Market Forces at Work: Fortunately, where government incentives have failed these providers, competitive market forces are advancing innovation. Competition has pushed many providers who are not covered by HITECH incentives to adopt EHR platforms on their own dime. Providers of behavioral health and long term care services have recognized the power of EHR systems to improve care management, patient engagement, and coordination of services. A 2012 nationwide survey of PACE organizations (which provide long term, comprehensive managed care for the frail elderly) found that 69% of these organizations use EHRs and of those that do not, 63% reported plans to adopt EHR systems within the next 12 months. Further, a 2013 national report on home health and hospice providers shows that 78.1% use an electronic health record system. Similar industry reports show an equally surprising number of other long term care and behavioral health providers currently using EHRs.

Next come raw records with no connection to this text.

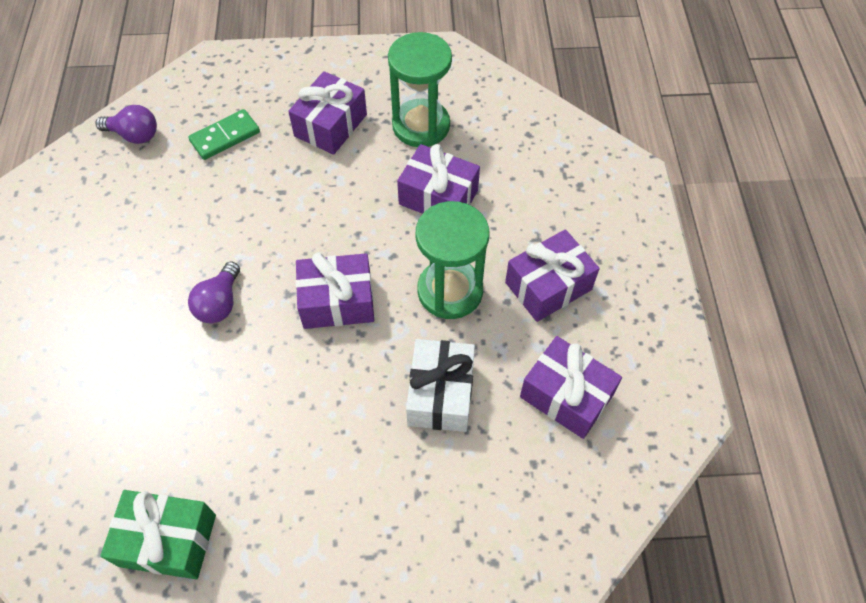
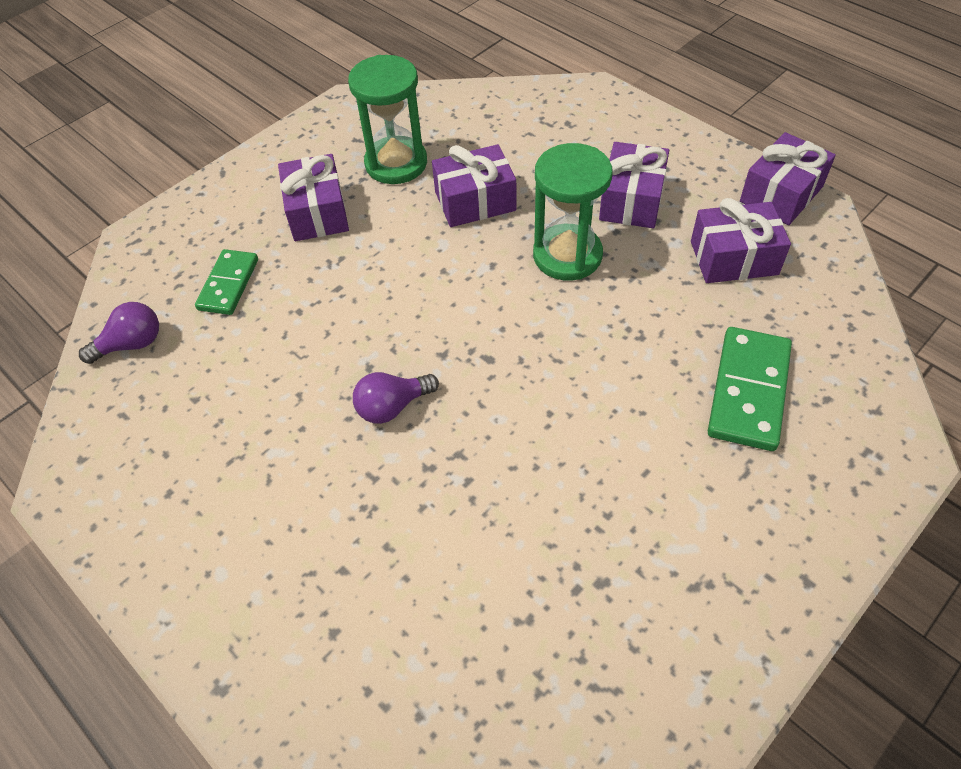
camera: 40 degrees left, 5 degrees down
green gift [100,490,216,579] -> none
purple light bulb [188,261,240,324] -> purple light bulb turned 90 degrees clockwise [353,372,439,424]
purple gift [296,253,374,329] -> purple gift moved to [740,132,836,225]
white gift [406,339,475,432] -> none
none -> green domino [708,327,792,451]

Barriers to Entry: This is not to say, however, that adoption of EHRs within these industries has been as uniform as that taking place in the physical health world. The barriers to entry into health care’s electronic age can be prohibitive. Unlike acute care hospitals, many of these providers have traditionally operated in a low tech environment. The potential utility gained from the voluntary adoption and meaningful use of EHRs can seem quite distant and minimal to a small practice whose paper filing system has been in place for decades. Second, existing fee-for-service payment methodologies for behavioral health and long term care do not incentivize providers to use technology to drive down costs and increase coordination. Third, because these providers are not covered by the provisions and oversight of the HITECH Act which require EHR records to be certified and interoperable, they have hundreds of systems to select from, which vary significantly in quality. It can be difficult to differentiate between a high quality platform and an IT company that is out to make a quick buck selling a subpar system. The risks are huge. Adopting an EHR system means:
- making a significant capital investment with a largely unpredictable ROI;
- investing in training staff on how to use that system (which isn’t reimbursable time);
- transitioning thousands of paper documents into electronic records;
- and then, once all of this is done, learning how to leverage this new system to bring value to care delivery in a way that does not reduce revenue.

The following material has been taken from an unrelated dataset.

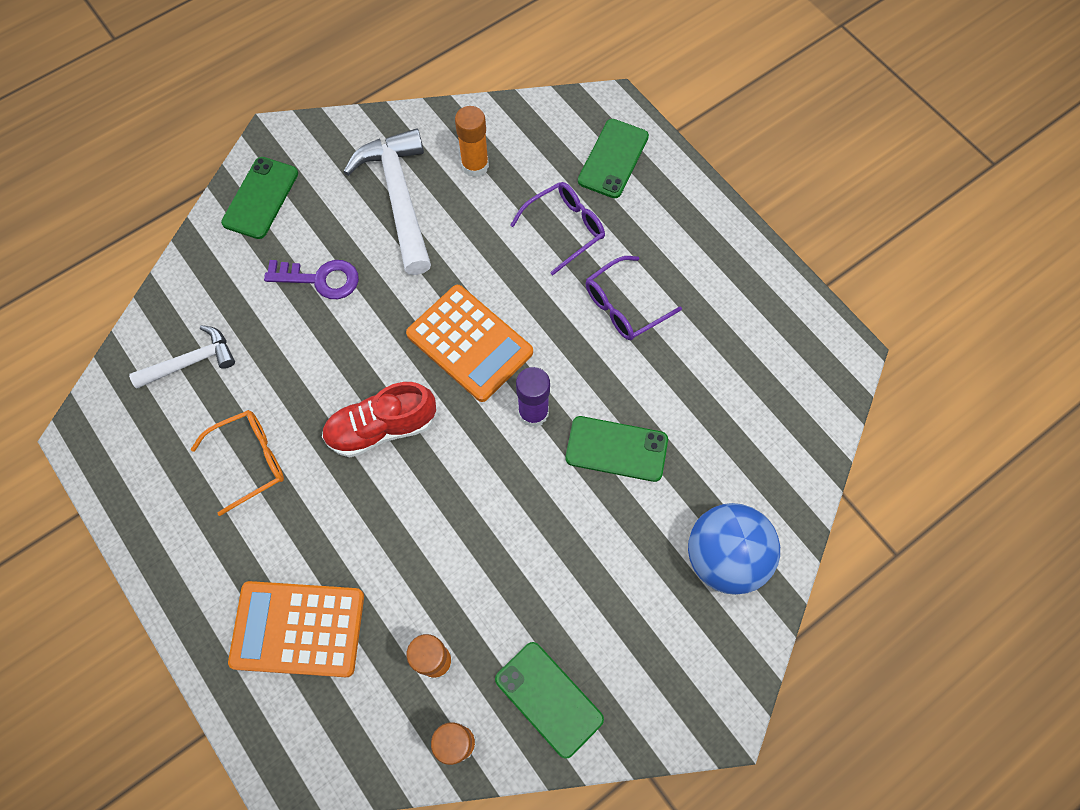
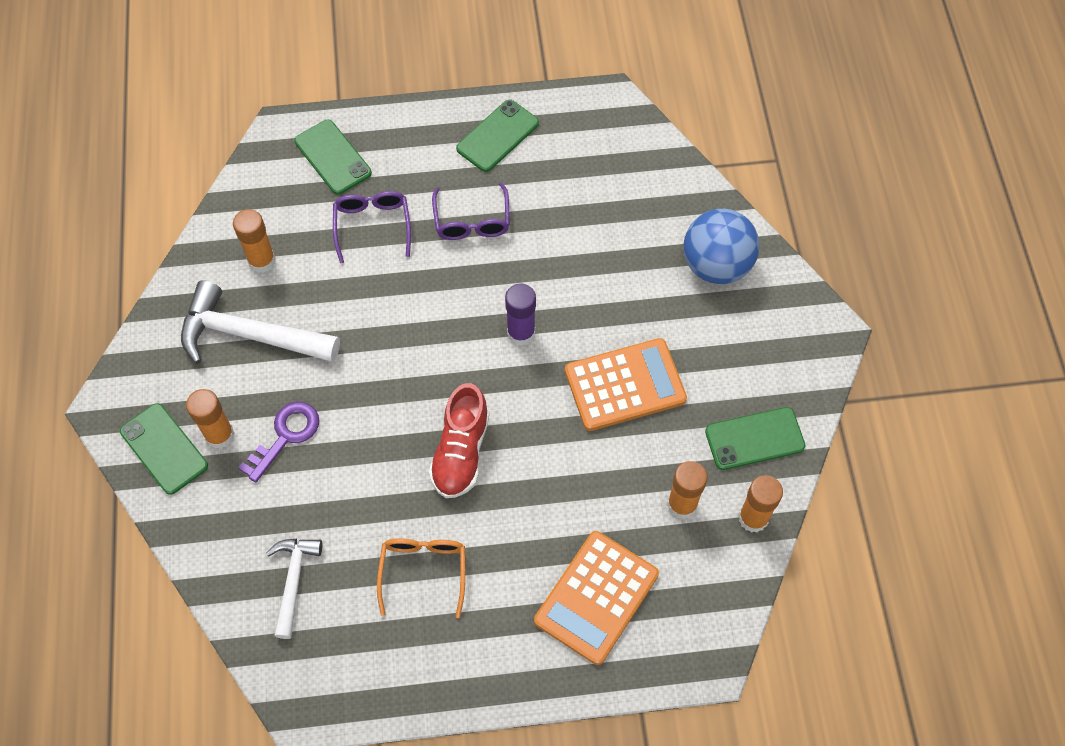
camera: 60 degrees left, 5 degrees down
orange calculator [406,285,533,402] -> orange calculator moved to [565,338,687,431]
green phone [566,416,668,482] -> green phone moved to [456,100,539,172]
none -> orange glue stick [186,389,234,449]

- Lastly, if that system proves to lack interoperability with other systems, then the whole investment is a wash.
Without HITECH incentives, cross-systems sharing of health records to drive stronger patient-centered care is taking place only as fast as the competitive market allows. With perverse payment methodologies that reimburse volume over coordination and other regulatory barriers preventing the sharing of some data, the health care community must continue to pursue the noble goals of the HITECH Act with one hand tied behind its back. Government regulators at both the federal and state levels should work to address this through targeted incentive programs aimed at improving the use and interoperability of EHR systems throughout all health care systems.